Date: 25 February 2011
Source: http://tech.mit.edu
Link: http://tech.mit.edu/V131/N8/stanfordroche.html

 

Patent licensing is complicated, and a new chapter of that complexity, as it applies to universities and other federal contractors through the Bayh-Dole Technology Transfer Act, will hit the Supreme Court on Monday.

The court will hear oral argument in Stanford v. Roche, the case that MIT had submitted an amicus curiae (friend-of-the-court) brief in last year. MIT supported Stanford.

Solicitor General Neal Kumar Katyal will also present argument in support of Stanford’s case before the court on Monday. Katyal has also filed an amicus brief supporting Stanford.

The case revolves around whether a Stanford AIDS researcher, Mark Holodniy, was able to sign away Stanford’s patent rights to a PCR- based AIDS assay when he signed a Visitor’s Confidentiality Agreement while serving as a visiting scientist at Cetus, a local biotechnology company later purchased by Roche.

Stanford argues that Holodniy’s ability to sign away Stanford’s rights is constrained by the Bayh-Dole Act, a 1980 statute that changed the way federally-funded inventions could be privatized. Prior to Bayh-Dole, the process by which inventions arising from federally funded research was unclear, complicated, and different for each agency. Bayh-Dole set up a more efficient process for technology transfer to private industry.

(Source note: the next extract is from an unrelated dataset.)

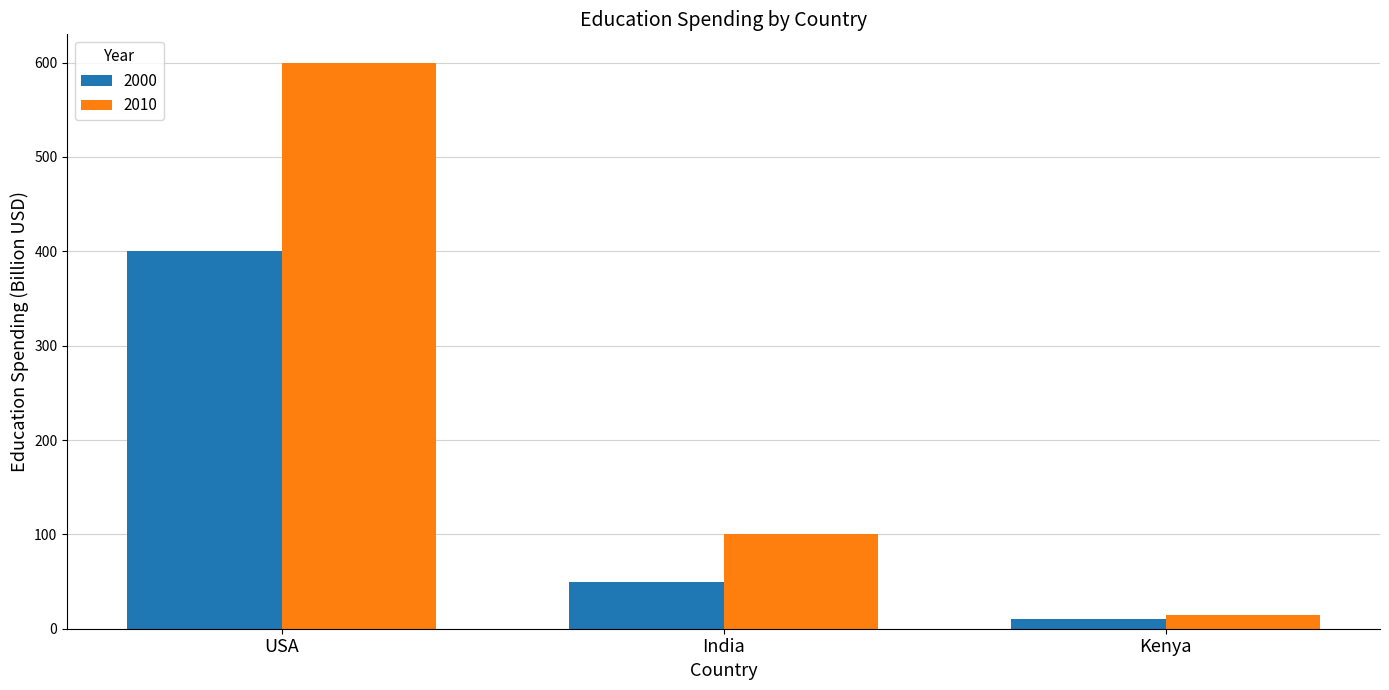

Reading left to right, what are all the values shown in this chart?

2000: 400	50	10
2010: 600	100	15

Roche argues that Holodniy’s signed statement that “I do hereby assign” his work changed the way those rights transfer.


Columbia University Law Professor Ronald J. Mann, writing on SCOTUSblog, predicts that the language of the Patent Act will factor against Stanford strongly, and that the Solicitor General will face “a tough time” at oral argument. The Patent Act gives patent rights to human inventors, not to companies, and the Bayh-Dole Act concerns applications to government contractors, not to people.

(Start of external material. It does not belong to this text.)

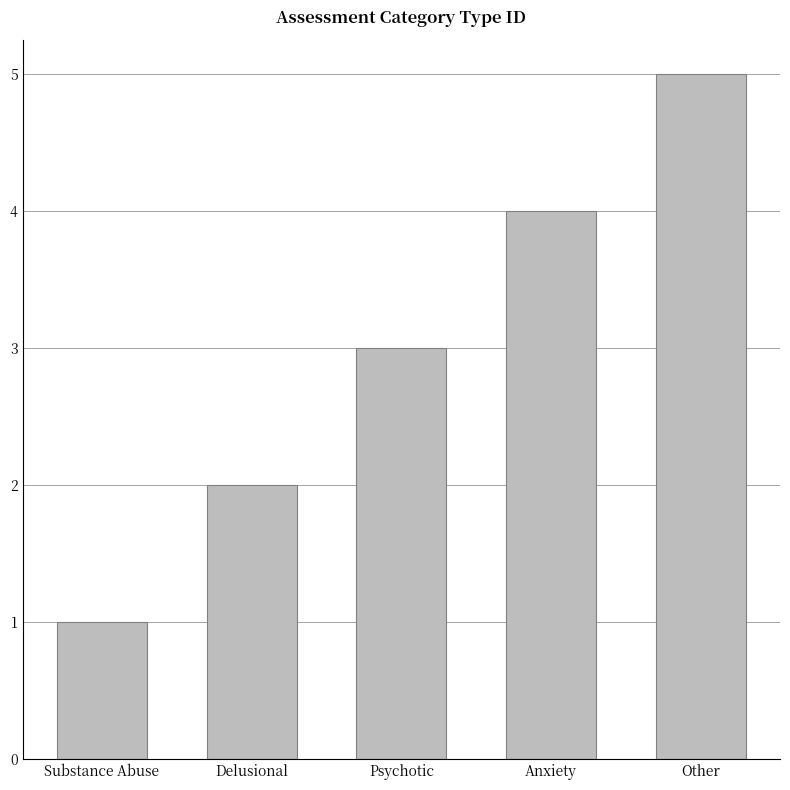

The chart shows a value of 3 at Psychotic. True or false?

True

In addition to the briefs from the parties in the case, there have been numerous amicus briefs, including 13 at the current stage of argument. When The Tech reviewed the eight briefs available in early January, they were all in favor of Stanford side. Several of the amicus briefs since filed are on Roche’s side, and in his analysis, Mann suggests that the case could easily go either way.